*** Opening MATERIAL FOR THE TASK ***

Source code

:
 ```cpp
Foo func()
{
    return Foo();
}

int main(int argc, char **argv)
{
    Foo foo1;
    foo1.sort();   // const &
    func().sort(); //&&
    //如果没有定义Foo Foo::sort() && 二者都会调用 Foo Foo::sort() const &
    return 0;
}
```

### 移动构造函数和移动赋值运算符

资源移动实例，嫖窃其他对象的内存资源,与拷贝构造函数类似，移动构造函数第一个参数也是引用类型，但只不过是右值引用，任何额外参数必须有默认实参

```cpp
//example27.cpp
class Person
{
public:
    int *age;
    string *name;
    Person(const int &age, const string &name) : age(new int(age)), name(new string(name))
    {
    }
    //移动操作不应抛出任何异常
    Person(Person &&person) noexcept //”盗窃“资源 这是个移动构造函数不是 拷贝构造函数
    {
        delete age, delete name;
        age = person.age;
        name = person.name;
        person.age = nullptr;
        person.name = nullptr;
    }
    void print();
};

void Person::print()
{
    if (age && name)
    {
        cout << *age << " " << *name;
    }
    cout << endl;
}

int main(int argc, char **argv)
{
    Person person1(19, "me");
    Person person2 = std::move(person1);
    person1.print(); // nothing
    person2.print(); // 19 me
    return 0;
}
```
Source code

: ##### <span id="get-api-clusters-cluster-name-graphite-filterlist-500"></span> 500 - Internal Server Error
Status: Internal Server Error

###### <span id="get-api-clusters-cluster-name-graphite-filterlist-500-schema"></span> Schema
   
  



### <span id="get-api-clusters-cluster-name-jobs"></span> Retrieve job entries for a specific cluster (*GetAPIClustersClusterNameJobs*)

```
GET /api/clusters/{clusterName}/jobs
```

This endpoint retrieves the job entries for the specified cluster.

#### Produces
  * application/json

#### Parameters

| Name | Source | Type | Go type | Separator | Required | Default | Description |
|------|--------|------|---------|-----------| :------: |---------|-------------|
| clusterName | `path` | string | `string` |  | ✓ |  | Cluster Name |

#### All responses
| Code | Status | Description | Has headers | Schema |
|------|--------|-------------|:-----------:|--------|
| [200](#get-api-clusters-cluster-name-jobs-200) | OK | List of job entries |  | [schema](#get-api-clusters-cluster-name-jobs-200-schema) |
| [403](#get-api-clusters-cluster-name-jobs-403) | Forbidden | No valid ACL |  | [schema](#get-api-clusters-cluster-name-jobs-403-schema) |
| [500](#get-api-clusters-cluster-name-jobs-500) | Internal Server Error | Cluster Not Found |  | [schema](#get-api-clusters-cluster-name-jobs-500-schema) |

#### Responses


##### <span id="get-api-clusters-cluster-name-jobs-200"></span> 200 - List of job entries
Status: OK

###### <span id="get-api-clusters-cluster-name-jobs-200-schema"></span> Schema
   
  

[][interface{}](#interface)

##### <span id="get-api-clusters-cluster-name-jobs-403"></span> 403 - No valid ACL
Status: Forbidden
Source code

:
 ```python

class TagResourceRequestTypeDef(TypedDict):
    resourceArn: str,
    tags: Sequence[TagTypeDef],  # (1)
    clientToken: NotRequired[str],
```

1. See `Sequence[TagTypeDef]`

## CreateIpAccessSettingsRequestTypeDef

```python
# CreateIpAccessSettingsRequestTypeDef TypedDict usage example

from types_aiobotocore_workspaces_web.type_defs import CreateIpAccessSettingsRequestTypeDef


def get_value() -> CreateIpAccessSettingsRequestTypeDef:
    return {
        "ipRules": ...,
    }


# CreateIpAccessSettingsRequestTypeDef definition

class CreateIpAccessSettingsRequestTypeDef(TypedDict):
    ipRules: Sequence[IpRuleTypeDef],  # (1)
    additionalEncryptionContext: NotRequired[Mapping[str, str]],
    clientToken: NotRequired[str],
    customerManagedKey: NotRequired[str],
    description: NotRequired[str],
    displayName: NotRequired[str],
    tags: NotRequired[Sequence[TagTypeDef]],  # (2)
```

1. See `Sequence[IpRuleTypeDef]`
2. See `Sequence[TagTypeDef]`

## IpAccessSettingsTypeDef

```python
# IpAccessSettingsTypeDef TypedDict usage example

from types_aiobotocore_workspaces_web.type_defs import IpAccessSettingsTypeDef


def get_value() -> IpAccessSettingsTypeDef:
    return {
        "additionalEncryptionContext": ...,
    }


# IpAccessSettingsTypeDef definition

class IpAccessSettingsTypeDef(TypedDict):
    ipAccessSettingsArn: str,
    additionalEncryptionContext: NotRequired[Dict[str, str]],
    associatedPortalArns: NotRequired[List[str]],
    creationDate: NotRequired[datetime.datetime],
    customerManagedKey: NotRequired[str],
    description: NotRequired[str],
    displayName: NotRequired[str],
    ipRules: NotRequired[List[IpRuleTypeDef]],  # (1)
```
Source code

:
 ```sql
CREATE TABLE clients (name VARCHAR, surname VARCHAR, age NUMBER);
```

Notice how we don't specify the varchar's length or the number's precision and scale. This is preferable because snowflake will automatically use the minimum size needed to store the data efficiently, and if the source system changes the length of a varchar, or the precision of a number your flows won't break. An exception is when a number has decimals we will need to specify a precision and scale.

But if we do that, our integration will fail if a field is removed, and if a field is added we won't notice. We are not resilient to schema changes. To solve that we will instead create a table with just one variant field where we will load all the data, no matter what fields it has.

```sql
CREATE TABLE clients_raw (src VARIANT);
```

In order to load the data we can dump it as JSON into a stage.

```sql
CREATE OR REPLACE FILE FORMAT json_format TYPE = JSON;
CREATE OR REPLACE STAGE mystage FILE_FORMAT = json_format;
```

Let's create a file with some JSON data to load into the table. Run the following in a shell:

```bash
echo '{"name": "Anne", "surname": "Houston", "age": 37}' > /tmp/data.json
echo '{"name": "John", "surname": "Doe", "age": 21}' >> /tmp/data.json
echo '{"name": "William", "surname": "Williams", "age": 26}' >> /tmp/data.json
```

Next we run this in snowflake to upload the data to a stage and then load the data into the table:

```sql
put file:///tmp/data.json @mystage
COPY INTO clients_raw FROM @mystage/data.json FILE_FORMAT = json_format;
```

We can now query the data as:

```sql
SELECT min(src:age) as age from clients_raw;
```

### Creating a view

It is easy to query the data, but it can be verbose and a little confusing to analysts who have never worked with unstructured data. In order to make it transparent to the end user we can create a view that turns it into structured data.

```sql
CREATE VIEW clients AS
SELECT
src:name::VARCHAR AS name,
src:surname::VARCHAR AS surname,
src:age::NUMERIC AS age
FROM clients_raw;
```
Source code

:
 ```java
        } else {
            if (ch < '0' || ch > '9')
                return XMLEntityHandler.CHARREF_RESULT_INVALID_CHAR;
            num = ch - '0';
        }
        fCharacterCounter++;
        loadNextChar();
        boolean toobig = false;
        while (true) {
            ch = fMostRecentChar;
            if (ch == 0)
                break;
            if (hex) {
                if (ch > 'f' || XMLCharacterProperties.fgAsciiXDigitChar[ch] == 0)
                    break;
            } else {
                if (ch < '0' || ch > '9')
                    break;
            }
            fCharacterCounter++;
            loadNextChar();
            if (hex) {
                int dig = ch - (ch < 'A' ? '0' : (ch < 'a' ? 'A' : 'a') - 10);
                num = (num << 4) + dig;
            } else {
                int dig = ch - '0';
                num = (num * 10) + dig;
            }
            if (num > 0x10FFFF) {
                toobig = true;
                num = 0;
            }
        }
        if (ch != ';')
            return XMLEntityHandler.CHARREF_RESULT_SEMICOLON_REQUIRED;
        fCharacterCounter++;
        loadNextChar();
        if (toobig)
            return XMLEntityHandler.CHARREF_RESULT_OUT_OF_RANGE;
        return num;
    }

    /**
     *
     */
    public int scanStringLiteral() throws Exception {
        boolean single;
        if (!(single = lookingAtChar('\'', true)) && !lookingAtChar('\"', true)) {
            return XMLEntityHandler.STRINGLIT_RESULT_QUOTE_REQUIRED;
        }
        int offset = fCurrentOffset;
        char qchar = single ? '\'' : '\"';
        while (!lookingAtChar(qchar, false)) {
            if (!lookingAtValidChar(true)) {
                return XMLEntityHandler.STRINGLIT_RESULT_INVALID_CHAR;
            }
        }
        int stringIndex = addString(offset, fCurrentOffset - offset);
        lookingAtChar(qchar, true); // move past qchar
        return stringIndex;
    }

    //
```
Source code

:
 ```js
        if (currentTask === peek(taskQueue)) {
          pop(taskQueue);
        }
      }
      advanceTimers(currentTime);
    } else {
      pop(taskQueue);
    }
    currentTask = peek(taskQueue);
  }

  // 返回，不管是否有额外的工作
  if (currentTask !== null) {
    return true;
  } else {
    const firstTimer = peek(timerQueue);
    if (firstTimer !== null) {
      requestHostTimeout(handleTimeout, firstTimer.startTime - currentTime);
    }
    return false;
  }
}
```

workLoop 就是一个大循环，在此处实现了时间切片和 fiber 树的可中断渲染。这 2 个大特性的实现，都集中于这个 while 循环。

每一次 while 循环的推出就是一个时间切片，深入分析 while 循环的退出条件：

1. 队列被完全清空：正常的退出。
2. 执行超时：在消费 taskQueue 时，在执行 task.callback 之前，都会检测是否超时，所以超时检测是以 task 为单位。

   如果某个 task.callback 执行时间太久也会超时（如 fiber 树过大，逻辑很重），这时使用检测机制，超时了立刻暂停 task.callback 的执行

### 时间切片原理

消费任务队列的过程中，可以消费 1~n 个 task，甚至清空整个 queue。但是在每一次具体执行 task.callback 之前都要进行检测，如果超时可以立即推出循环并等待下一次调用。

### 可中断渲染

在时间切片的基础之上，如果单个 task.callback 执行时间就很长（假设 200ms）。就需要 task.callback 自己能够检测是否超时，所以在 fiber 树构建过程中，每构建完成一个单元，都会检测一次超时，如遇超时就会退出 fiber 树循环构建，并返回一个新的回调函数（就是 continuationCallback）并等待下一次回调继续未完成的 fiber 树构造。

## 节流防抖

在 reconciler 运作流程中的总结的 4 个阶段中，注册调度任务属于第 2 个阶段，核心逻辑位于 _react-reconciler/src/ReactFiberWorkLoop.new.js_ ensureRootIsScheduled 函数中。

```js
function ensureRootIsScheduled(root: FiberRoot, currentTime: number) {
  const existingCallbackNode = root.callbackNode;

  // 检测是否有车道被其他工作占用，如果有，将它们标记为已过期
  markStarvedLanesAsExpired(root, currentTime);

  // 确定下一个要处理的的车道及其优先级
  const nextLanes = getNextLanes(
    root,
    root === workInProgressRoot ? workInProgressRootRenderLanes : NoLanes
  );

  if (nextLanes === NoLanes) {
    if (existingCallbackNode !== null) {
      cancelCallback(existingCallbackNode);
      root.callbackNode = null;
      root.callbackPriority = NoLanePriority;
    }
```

*** Closing MATERIAL FOR THE TASK ***

HOW TO COMPLETE THIS TASK - Copy here each line of the preceding records with "mystage" in it.

ANSWER AREA -
CREATE OR REPLACE STAGE mystage FILE_FORMAT = json_format;
put file:///tmp/data.json @mystage
COPY INTO clients_raw FROM @mystage/data.json FILE_FORMAT = json_format;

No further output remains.